Hi Jodie like you my wife is a nurse though in a differnet field,we entered the process in Jan 2006 and hopefully will get our pr visas in a few weeks my wife found the web sites confusing for the college of nursing and found more precise info on the forum.
I believe that your job is on the list of 38 which will make things easier to move although you will have to sit there exams to nurse in canada. you can enter into the skilled workers programme or go for the provincial programme which i believe can be quicker but you still have to pass the criteria for immigration, if you are serious get all the information on Family, jobs and qualifications, job descriptions ect together and this will make the initial stages og form completion a lot easier and less stressful. You shouldnt find any problems on finding employment in your field.
We used a lawyer but found this a hinderance due to problems with communication and staff moving which delayed our move by 10 months. Looking through the internet we found firms who can help you with problems before you move and I found them very supportive and eager to help. we are moving to Nova Scotia and used a firm called Relocation Nova Scotia (they are companies networking hoping to get your business when you are ready to move so there is no cost to you)
As moving back you willstill have your UK passports so there shouldnt be a problem.
I hope this helps in your thought process. best of luck.


----------



## devdally (May 10, 2010)

True. Moving firms are always your best bet. Wouldn't want to mess up with the law, after all.


----------

(Provided material)
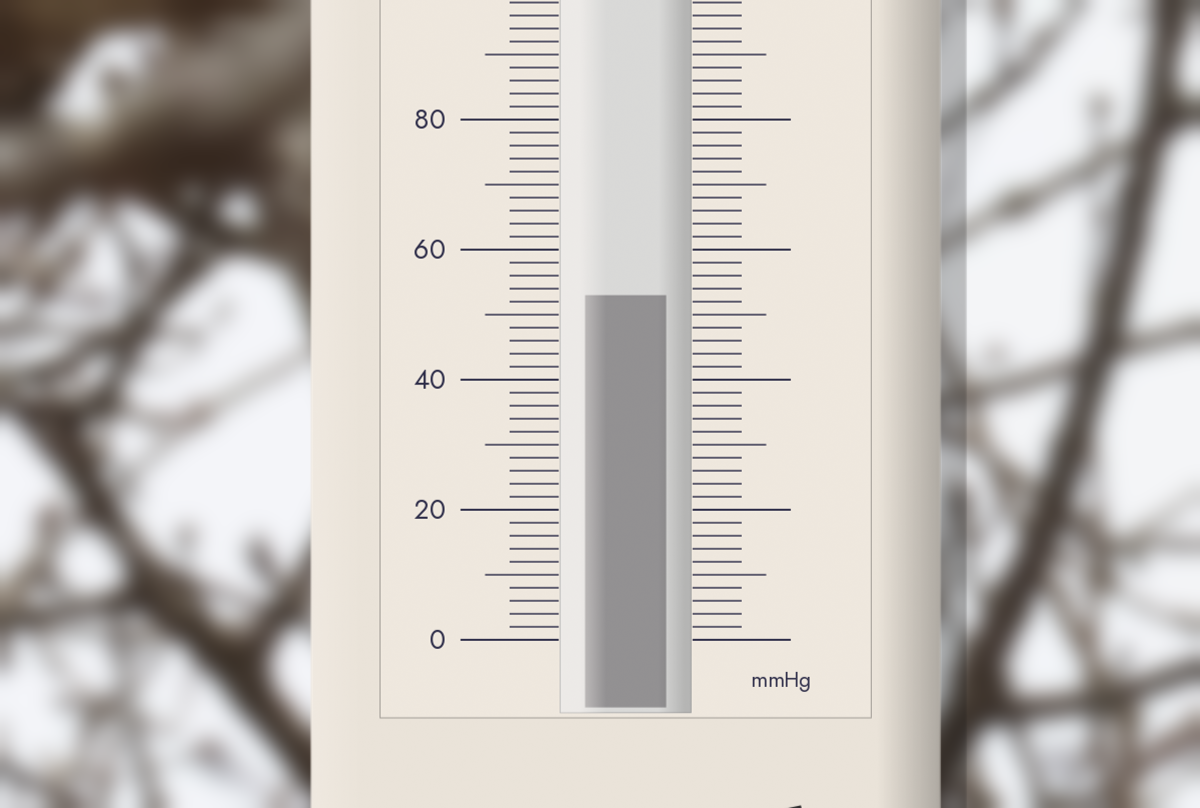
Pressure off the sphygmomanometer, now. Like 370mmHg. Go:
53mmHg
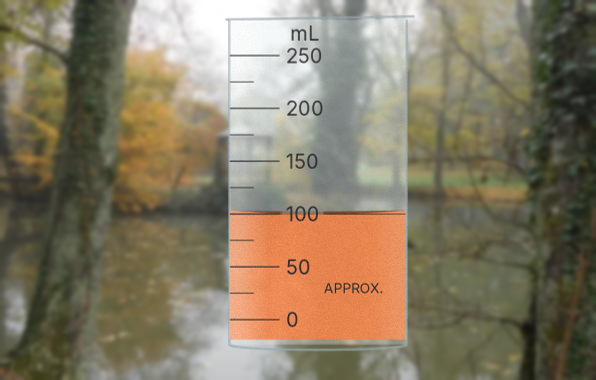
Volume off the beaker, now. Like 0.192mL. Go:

(Tasks and exercises)
- a) In the immigration thread, list every kind of information the poster advises gathering together before filling in the forms.
- b) In the immigration thread, reproduce the text from "We used a lawyer" to "best of luck.", replacing "lawyer" with "consultant".
- c) Do these statements agree with the immigration thread? (i) Problems while using a lawyer delayed the poster's move by 10 months. (ii) The poster's wife found the college of nursing websites clear. (iii) Relocation Nova Scotia charges a fee for its help.
The material above is separate from the immigration thread.

(Solved tasks)
- a) Family; jobs; qualifications; job descriptions

- b)
We used a consultant but found this a hinderance due to problems with communication and staff moving which delayed our move by 10 months. Looking through the internet we found firms who can help you with problems before you move and I found them very supportive and eager to help. we are moving to Nova Scotia and used a firm called Relocation Nova Scotia (they are companies networking hoping to get your business when you are ready to move so there is no cost to you)
As moving back you willstill have your UK passports so there shouldnt be a problem.
I hope this helps in your thought process. best of luck.

- c)
(i) Yes: "We used a lawyer but found this a hinderance due to problems with communication and staff moving which delayed our move by 10 months."
(ii) No: "my wife found the web sites confusing for the college of nursing."
(iii) No: "so there is no cost to you."